MS Dhoni has been one of the leading captains of his generation. As a skipper he has won all the major trophies that there are to win. However, the pressure of being the leading batsman and wicket keeper for years – he has been playing almost non-stop since his debut in 2004 – may be taking a toll on his captaincy and it is conceivable that after the 2015 World Cup he may be forced to call it quits in at least one format and it looks very likely that it will be in Tests. The question is who his successor would be.

There are several names doing the rounds a few years back like Gautam Gambhir, who now finds himself out of contention for a place in the national side following a string of less than decent displays, and Suresh Raina, who is a mainstay in the shorter forms but out of favour in red ball cricket. So, at the moment Kohli looks set to be the man to take over the mantle of captaincy from Dhoni as and when he calls it a day as a skipper. Now, in this particular context one would feel like asking how suitable would he be as a captain.

One of the basic yardsticks to judge the quality of a captain is his standard as a player. In Australia it is said that if you are not the best player in your team you should not lead the side. As far as Kohli goes, he is the best batsman in the side and his place in the team is beyond doubt irrespective of the form. Now coming to his leadership qualities, the first question would be will he be a successful captain. In his favour, Kohli is yet to lose a series as a captain. However, till date he has primarily captained against Zimbabwe, Bangladesh and a depleted Sri Lanka at home. That, though, should not be held against him considering the fact the team had to get on the pitch and perform well enough to win the series.
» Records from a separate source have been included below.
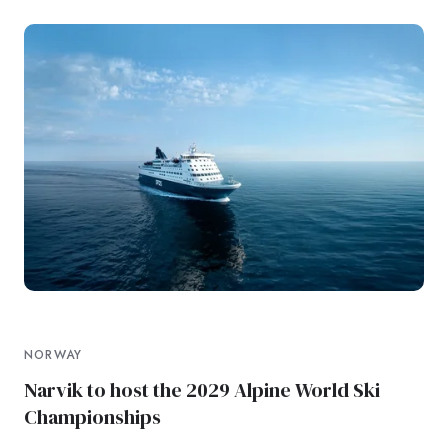
NORWAY
Narvik to host the 2029 Alpine World Ski
Championships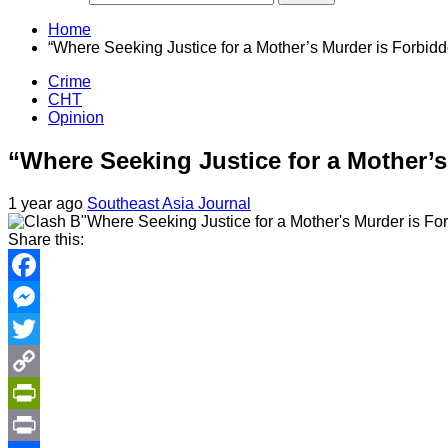
Home
“Where Seeking Justice for a Mother’s Murder is Forbid
Crime
CHT
Opinion
“Where Seeking Justice for a Mother’
1 year ago
Southeast Asia Journal
Share this:
Facebook
Messenger
Twitter
Copy
Link
PrintFriendly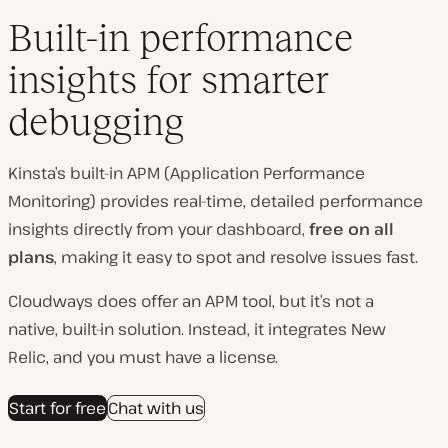
Built-in performance
insights for smarter
debugging
Kinsta’s built-in APM (Application Performance
Monitoring) provides real-time, detailed performance
insights directly from your dashboard,
free on all
plans
, making it easy to spot and resolve issues fast.
Cloudways does offer an APM tool, but it’s not a
native, built‑in solution. Instead, it integrates New
Relic, and you must have a license.
Start for free
Chat with us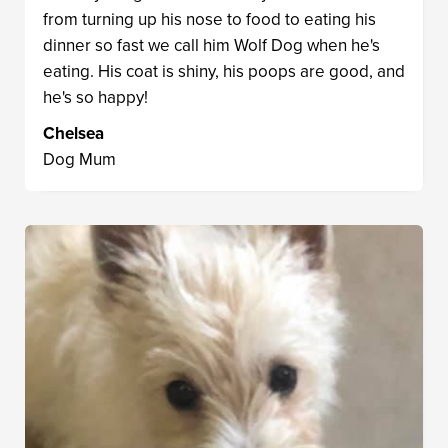
from turning up his nose to food to eating his
dinner so fast we call him Wolf Dog when he's
eating. His coat is shiny, his poops are good, and
he's so happy!
Chelsea
Dog Mum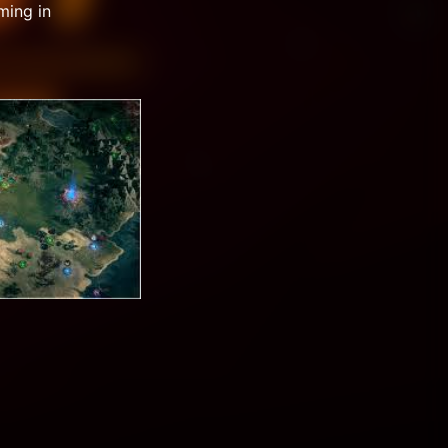
ming in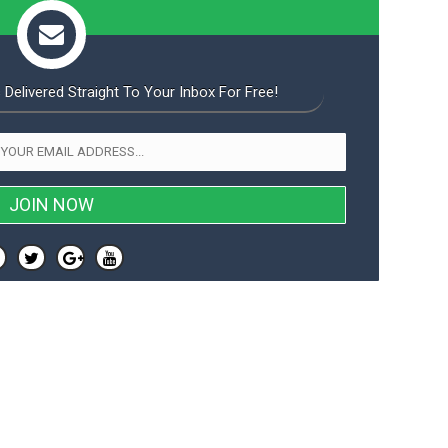
 Delivered Straight To Your Inbox For Free!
Kohli is aggressive like Saurav Ganguly

Kohli is an aggressive young man and much like Saurav Ganguly he is expected to bring that aggression into play when he gets his first proper run as the skipper. Kohli is one of the few batsmen in the world, let alone India, who thrive in the pressure of run chase. That shows he has the acumen to understand a situation and act according to the same, something that could come in handy as the leader. This was evident during his first series as captain in Zimbabwe when he stated time and again that he wanted to win the series 5-0. He understood with the lowly standing of the African nation in world cricket, it would be a sacrilege if such a scoreline could not be achieved and that is praiseworthy indeed.

Kohli is also someone who backs his players. During the Zimbabwe series when Parvez Rasool was not played even after the series was won in the first three games, Kohli reasoned that Rasool would have to wait his turn just as Amit Mishra – who at that time was being preferred to the Kashmir allrounder – had done before he received continued opportunities. While many people were aghast at his explanation, it also showed that he was firm in his conviction and was willing to do what it takes to win. One feels that this result-oriented nature as opposed to Dhoni who is prone to letting the game meander – especially in Tests – would be something that will help Kohli create his own special place in the pantheon of Indian captains.